_Quellenauszug_
----

Fahrverbot: zu warm für Transport
Fahrverbot für Lkw auf Gemeindestraßen zum Schutz der Asphaltdecke verhindert Holzfuhren. Eppensteiner Landwirt ersuchte um Ausnahme.

Foto © APADas Holz ist zum Transport bereit, die Sperren verhindern diesen aber
Volle Lager, Aufnahmestopp in vielen Sägewerken, wegen des warmen Wetters für Lkw gesperrte Gemeindestraßen: Ungünstige Umstände begleiten die Schadensaufarbeitung nach Sturmtief Paula. Ein Betroffener ist Landwirt Walter Fussi aus Eppenstein. Er schlägerte bereits vor dem Orkan und kam mit rund 100 Festmeter Windwurf glimpflich davon. Bloß kann das Holz wegen der Straßensperre nicht weggeführt werden.

----

_Daten zum Diagrammverständnis_
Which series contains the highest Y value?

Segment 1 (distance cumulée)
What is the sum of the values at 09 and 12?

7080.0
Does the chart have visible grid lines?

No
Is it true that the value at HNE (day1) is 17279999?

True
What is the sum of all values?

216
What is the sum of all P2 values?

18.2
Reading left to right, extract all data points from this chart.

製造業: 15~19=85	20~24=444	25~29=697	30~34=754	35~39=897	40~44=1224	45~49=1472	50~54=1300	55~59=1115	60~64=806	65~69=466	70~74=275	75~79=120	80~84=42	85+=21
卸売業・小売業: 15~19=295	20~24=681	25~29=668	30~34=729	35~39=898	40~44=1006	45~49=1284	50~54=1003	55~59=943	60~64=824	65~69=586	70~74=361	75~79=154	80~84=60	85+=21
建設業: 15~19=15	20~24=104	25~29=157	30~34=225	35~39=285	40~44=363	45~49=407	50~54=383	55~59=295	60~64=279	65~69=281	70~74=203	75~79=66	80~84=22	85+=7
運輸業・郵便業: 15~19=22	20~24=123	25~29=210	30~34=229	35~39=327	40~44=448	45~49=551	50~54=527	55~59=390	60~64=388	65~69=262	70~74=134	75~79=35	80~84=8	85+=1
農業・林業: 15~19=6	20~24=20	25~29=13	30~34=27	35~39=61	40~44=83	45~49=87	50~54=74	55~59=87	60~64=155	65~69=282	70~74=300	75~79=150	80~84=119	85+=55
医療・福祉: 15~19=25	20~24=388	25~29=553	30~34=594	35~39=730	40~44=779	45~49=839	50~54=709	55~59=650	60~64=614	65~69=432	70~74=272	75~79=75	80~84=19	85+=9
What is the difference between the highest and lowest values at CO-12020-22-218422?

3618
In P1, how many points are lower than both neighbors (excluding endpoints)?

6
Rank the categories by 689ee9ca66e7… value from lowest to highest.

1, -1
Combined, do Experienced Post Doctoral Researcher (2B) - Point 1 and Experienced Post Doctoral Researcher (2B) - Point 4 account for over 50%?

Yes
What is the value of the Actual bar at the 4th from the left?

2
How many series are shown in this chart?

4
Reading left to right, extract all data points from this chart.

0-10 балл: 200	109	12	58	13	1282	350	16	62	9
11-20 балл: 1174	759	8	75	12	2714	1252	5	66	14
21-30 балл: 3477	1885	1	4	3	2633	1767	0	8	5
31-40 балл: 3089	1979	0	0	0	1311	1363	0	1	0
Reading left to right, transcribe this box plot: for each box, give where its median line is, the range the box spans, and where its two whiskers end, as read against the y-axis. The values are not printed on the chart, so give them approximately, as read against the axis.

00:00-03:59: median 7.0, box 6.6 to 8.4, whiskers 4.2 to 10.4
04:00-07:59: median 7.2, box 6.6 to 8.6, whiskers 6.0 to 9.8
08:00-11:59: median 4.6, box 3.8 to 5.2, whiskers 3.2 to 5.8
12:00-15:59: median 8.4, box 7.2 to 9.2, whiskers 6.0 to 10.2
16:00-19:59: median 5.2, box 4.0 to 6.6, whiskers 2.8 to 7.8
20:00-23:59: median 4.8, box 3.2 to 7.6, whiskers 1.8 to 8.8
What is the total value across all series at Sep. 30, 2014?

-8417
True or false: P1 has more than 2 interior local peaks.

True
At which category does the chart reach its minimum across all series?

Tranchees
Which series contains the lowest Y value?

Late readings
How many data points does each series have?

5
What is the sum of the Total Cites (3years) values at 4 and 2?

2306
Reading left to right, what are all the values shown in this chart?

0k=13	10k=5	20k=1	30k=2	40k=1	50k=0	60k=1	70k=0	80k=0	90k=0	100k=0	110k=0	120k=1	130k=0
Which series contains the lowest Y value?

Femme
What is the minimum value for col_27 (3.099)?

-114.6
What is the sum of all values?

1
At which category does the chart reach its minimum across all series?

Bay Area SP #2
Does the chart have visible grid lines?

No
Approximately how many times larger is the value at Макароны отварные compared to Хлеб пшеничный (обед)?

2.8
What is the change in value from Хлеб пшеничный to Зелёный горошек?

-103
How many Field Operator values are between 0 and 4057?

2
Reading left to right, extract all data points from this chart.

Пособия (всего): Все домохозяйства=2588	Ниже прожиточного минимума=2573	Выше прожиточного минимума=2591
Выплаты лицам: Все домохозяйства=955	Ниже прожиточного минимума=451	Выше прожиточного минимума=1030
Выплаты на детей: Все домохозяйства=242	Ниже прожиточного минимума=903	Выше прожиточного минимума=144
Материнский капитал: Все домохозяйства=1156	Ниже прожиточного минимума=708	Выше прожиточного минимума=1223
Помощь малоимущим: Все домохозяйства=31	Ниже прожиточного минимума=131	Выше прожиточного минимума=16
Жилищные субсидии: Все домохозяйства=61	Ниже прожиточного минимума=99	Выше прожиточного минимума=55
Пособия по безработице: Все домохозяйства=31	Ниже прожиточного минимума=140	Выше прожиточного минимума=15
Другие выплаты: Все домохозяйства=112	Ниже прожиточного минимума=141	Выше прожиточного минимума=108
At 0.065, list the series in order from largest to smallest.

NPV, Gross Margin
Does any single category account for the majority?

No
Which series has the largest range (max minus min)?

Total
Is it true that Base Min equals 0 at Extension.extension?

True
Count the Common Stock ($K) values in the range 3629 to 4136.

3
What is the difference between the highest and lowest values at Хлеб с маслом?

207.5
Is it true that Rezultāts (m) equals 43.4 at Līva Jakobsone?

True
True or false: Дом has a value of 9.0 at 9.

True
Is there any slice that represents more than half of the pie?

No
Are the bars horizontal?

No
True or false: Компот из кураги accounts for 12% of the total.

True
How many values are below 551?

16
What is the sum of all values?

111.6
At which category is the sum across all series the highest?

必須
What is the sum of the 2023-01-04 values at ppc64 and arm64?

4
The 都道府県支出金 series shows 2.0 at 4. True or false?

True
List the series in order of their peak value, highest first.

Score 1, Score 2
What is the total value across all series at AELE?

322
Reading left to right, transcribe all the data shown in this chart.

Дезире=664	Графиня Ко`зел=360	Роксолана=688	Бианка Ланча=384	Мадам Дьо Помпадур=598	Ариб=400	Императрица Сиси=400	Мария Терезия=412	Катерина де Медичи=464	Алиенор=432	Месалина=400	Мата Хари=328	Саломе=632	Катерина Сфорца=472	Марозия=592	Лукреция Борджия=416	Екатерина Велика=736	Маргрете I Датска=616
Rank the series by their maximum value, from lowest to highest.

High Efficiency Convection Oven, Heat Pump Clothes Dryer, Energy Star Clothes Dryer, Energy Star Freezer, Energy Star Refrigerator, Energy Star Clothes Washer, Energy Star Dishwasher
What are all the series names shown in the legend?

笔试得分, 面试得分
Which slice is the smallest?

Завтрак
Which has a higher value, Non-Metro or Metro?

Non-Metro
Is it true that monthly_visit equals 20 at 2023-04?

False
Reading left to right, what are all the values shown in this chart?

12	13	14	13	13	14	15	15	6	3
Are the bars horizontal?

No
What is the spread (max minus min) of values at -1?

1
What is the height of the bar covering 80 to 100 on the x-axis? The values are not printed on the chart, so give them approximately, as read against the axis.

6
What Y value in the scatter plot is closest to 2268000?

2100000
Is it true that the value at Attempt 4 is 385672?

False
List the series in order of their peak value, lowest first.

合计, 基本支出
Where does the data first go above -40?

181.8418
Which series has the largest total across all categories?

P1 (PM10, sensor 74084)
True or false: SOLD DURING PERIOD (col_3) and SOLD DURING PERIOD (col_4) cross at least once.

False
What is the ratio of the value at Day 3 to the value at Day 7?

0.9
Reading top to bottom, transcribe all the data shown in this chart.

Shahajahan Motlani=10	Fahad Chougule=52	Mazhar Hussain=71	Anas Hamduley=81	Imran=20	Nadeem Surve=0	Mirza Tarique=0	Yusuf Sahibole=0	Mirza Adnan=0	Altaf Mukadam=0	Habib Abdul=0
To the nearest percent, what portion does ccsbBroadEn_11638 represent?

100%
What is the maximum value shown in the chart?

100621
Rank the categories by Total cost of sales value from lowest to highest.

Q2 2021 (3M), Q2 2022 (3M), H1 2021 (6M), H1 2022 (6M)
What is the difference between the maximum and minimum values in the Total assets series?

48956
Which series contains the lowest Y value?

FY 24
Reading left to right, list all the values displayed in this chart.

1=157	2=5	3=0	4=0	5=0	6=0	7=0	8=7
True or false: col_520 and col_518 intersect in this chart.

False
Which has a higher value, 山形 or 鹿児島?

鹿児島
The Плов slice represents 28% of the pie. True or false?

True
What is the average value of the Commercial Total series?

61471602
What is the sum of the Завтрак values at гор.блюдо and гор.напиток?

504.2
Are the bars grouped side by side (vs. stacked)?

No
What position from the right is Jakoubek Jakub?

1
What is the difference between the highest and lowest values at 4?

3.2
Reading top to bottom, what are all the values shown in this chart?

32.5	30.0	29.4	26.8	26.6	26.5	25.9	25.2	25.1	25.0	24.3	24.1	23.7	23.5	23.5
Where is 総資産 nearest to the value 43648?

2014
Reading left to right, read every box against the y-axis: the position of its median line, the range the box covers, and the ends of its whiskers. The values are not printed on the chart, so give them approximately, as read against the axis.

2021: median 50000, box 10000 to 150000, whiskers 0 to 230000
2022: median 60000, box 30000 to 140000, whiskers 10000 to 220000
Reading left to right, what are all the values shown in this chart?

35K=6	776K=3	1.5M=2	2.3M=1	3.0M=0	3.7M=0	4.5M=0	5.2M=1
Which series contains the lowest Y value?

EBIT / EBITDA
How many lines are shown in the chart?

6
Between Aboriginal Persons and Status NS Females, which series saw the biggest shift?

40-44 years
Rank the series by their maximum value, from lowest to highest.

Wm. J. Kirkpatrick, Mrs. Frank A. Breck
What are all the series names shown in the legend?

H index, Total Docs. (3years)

----

_Aufgabenstellung_
Mit wie viel Windwurf kam Landwirt Walter Fussi laut dem Quellenauszug zum Fahrverbot davon?

_Ergebnis_
Mit rund 100 Festmetern Windwurf.